Henrietta Lacks

Prompt #1 March 9

Filed under: Reading Prompts — coradacosta at 4:57 pm on Friday, March 9, 2012
The author uses several similes to explain the functions of a different part of a cell.
What is a simile and what do the similes that the author chooses suggest about biology in general?

13 Comments »

  1.    Kalyn Epps — March 16, 2012 @ 2:39 am   Reply

    Simile is a comparison using “like” or “as”. The similes the author chooses reflects how complex biology is. It also suggests that it affects our everyday lives whether we know it or not.

  2.    Period 4 - 53801 — March 18, 2012 @ 11:32 pm   Reply

    A simile is a comparison using like or as. Many similes were used in this chapter. Some examples are when the cell is described like a fried egg, with the cytoplasm and the yolk as the nucleus. Also, the cytoplasm is described as a New York City buzzing. Lastly, the cells are described as factories pumping out sugars, fats, proteins, and energy. These help us further understand the function of the organism that is being described. Similes also help describe what is going on in a different way, or at a different viewpoint to understand it better.

  3.    Ashley McDaniel — March 18, 2012 @ 11:46 pm   Reply

    A simile is making a comparison using like or as.

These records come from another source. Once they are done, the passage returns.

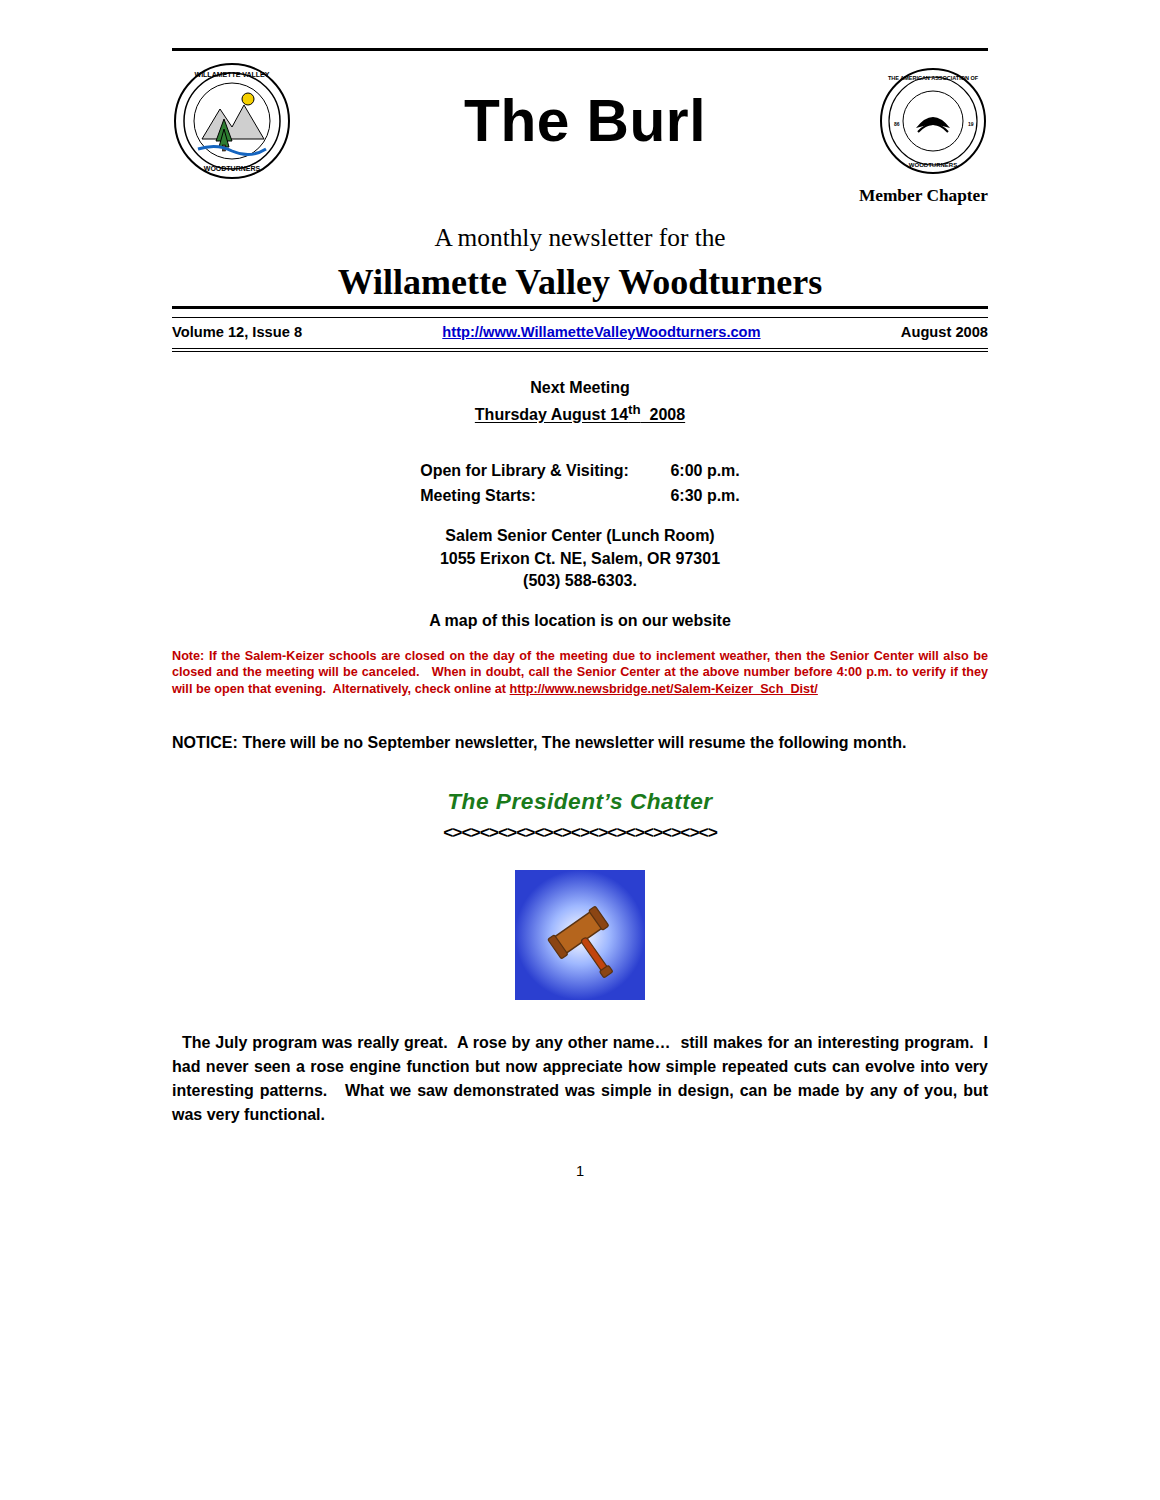WILLAMETTE VALLEY WOODTURNERS
The Burl
THE AMERICAN ASSOCIATION OF WOODTURNERS 86 19
Member Chapter
A monthly newsletter for the Willamette Valley Woodturners
Volume 12, Issue 8 http://www.WillametteValleyWoodturners.com August 2008
Next Meeting
Thursday August 14th 2008
| Open for Library & Visiting: | 6:00 p.m. |
| Meeting Starts: | 6:30 p.m. |
Salem Senior Center (Lunch Room)
1055 Erixon Ct. NE, Salem, OR 97301
(503) 588-6303.
A map of this location is on our website
Note: If the Salem-Keizer schools are closed on the day of the meeting due to inclement weather, then the Senior Center will also be closed and the meeting will be canceled. When in doubt, call the Senior Center at the above number before 4:00 p.m. to verify if they will be open that evening. Alternatively, check online at http://www.newsbridge.net/Salem-Keizer_Sch_Dist/
NOTICE: There will be no September newsletter, The newsletter will resume the following month.
The President’s Chatter
<><><><><><><><><><><><><><><>
The July program was really great. A rose by any other name… still makes for an interesting program. I had never seen a rose engine function but now appreciate how simple repeated cuts can evolve into very interesting patterns. What we saw demonstrated was simple in design, can be made by any of you, but was very functional.
1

The similes that the author chooses in the story is representing how biology can be compared to everyday things and how biology works. When it compares a cell to a fried egg it suggest biology is complex yet simple.

  4.    Jake Dees — March 20, 2012 @ 3:54 am   Reply

    A simile is a comparison of two unalike things using like or as. The ways that the author uses similes in the book shows how she feels about biology. Her thoughts of biology are that it has a lot going on in it, but it is mostly just doing a simple task. An example is of a cell being like a factory. They both have a lot going on inside of them, but the outcome of them both is one task. The factory is making product (manufactured goods), and the cell is too (proteins, energy, etc.).

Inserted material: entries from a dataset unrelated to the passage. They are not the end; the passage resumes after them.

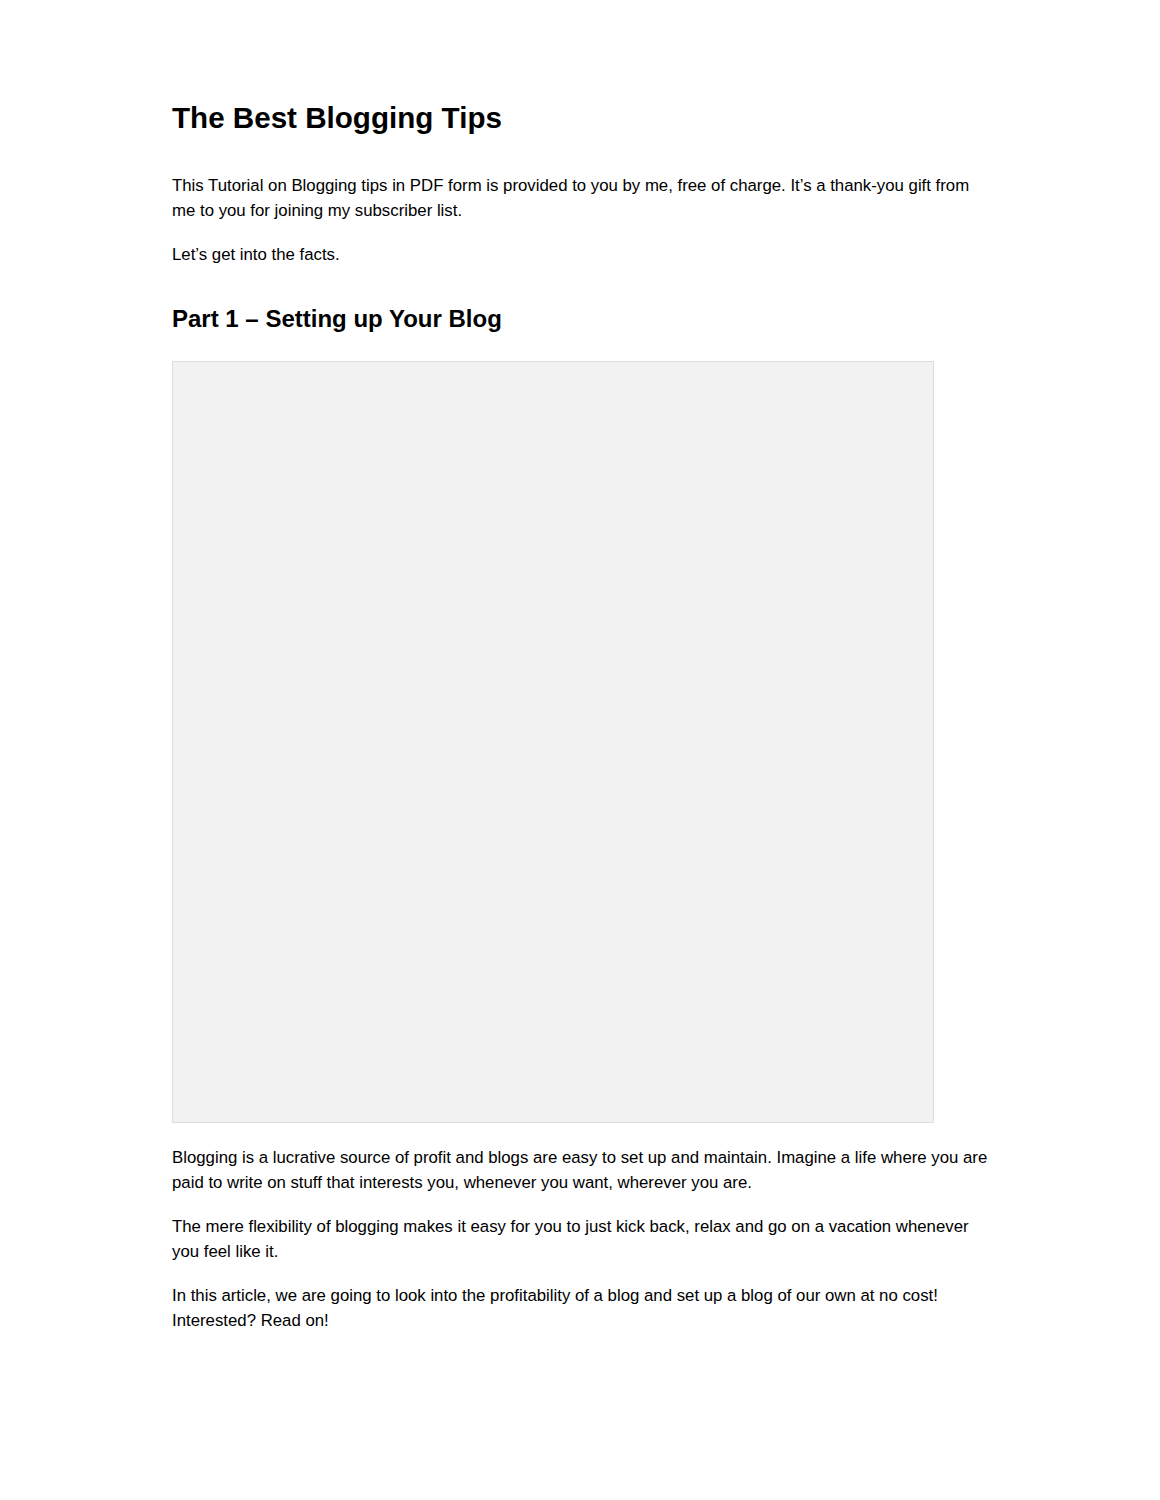The Best Blogging Tips
This Tutorial on Blogging tips in PDF form is provided to you by me, free of charge. It’s a thank-you gift from me to you for joining my subscriber list.
Let’s get into the facts.
Part 1 – Setting up Your Blog
Blogging is a lucrative source of profit and blogs are easy to set up and maintain. Imagine a life where you are paid to write on stuff that interests you, whenever you want, wherever you are.
The mere flexibility of blogging makes it easy for you to just kick back, relax and go on a vacation whenever you feel like it.
In this article, we are going to look into the profitability of a blog and set up a blog of our own at no cost! Interested? Read on!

  5.    period 4 - 51227 — March 20, 2012 @ 3:54 am   Reply

    Similes compare two similar things using like or as. The simile the author uses, “a cell looks a lot like a fried egg” suggests that biology is complex, but can be made more simple. This simile helps the reader to understand cells more easily.

  6.    51607 — March 22, 2012 @ 3:09 am   Reply

    Some similes are like when the cell is described like a fried egg, cytoplasm is described as a NYC buzzing, and cells are like factories pumping out sugars, fats, proteins, and energy.

  7.    5th period -51638 — March 22, 2012 @ 4:03 am   Reply

    A simile is a comparison using like or as. The similes show the biology is relatable to all aspects of life. They show us that biology affects us in many aspects of our lives.

  8.    67032 — March 23, 2012 @ 4:27 am   Reply

    A simile is a comparison using like or as. In this chapter the author shows the reader that, even though science maybe difficult, the use of similes make it easier to understand.

  9.    82732 period 6 — March 28, 2012 @ 12:46 am   Reply

    The author uses the simile that cells can be represented by a fried egg refferring to its nucleus and cytoplasm. The author uses these similes to strengthen the readers imagination of the scientific terms they might not be so familiar with.

  10.    51336 Period 7 — March 28, 2012 @ 3:39 am   Reply

    A similie is a comparison of two things that uses “like” or “as”. The similies in the books help Biology seem much easier to understand, and not so complex and scientific.

  11.    51336 Period 7 — March 28, 2012 @ 3:40 am   Reply

    A similie is a comparison of two things that uses “like” or “as”. The similies in the books help Biology seem much easier to understand, and not so complex and scientific. This makes it much easier to connect with the reader in the story.

  12.    Zack Shackelford — April 10, 2012 @ 9:30 pm   Reply

    A simile is the reference of one object to another using like or as. His simile’s suggest that biology applies to al parts of life.